Opinion: Australia's psychological edge over cricketing world crumbles

Fielder throws cricket ball in

For years international cricket was bossed and bullied by Australian teams that seemed not to know how to lose, but that dominance has slowly fallen apart and may never return in full strength.

Exactly when the slide began is a subject of much debate and conjecture, but 2018 can be clearly marked as the year Australia lost its grip on cricket.

The year started like any other in recent cricket history, with Australia completing an Ashes victory over an England team bent on imploding on tour. The first great warning sign for Aussie cricket lovers came when Eoin Morgan led England's ODI side to an emphatic series victory over the hosts. Star men Steve Smith and David Warner suffered a lack of runs, while the tourists showed off their flashy new brand of cricket - and set the tone for both team's years in the format.

Smith's Australian Test team arrived in South Africa ready for a battle against Faf du Plessis' Proteas, but got way more than they bargained for. Since readmission, South Africa had been seemingly at a permanent psychological disadvantage against Australia - and that was born out by the Proteas' lack of a home series win against the Baggy Green since the 1970s.

There was every suggestion that 2018 could be different. The last three Test series in Australia had been won by the Proteas, breaking the hold South Africa's fiercest cricketing rival had once held - and the hosts had just beaten a very good India side.

Australia started that series strong and, in many ways, with a renewed focus on becoming more like the imposing team of old. Warner got into an altercation with Quinton de Kock at Kingsmead, a ball was dropped on AB de Villiers after a run-out and tempers flared on both sides.

South Africa brought the fire in the second Test at St George's Park - perhaps too much, though, as Kagiso Rabada appeared to have landed himself a two-match suspension that would rule the quick out for the remainder of the series after he brushed against Smith while celebrating the Aussie skipper's wicket. Rabada had recently run afoul of match officials for giving Warner a send-off and a two-match suspension was imposed but overturned on appeal.

Australia's leadership adopted a 'holier than thou' attitude in the wake of the decision that would come back to bite them.

With the series level heading into the Newlands Test and the game itself having veered towards the hosts, a desperate Australian dressing room contrived a crazy plot to apply sandpaper to the ball - and the result was one of perhaps the greatest self-inflicted crises in cricket history. The nation of Australia woke to the news that Cameron Bancroft, Smith and Warner had wet the collective bed - and some toys were thrown out the cot. Heavy-handed bans were handed down to the trio, but the damage was done. The embarrassment of one of the most poorly executed plots to cheat at cricket ever still hangs over Australian cricket.
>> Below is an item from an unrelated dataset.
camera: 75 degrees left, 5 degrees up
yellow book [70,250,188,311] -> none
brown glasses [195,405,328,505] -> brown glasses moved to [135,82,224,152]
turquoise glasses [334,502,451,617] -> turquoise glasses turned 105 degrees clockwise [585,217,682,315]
Australia lost the Newlands Test and sent all three players home. Fielding a makeshift team at the Wanderers, they were walloped and the Proteas had their win - and so much more.

Their form in all three formats took a substantial dip, though they did share a Test series in the United Arab Emirates against Pakistan. Australia lost an ODI series in England, two out of three T20Is in a tri-series in Zimbabwe and a home ODI series to South Africa before the arrival of India.

India came to Australia looking for their first ever Test series win and the end of their own hoodoo. Australia showed a lot of fight, but India really were the better side in almost every respect of the game. India's first act of 2019 was clinching an historic series win, as the Sydney Test was rained off, shattering another psychological barrier that had reinforced Australia's dominance of world cricket.

Australia's slide has paved the way for a new, slightly more flawed elite to emerge - and usher in an era of greater competitiveness in all formats of the game. It is an exciting time for cricket fans, unless you are Australian.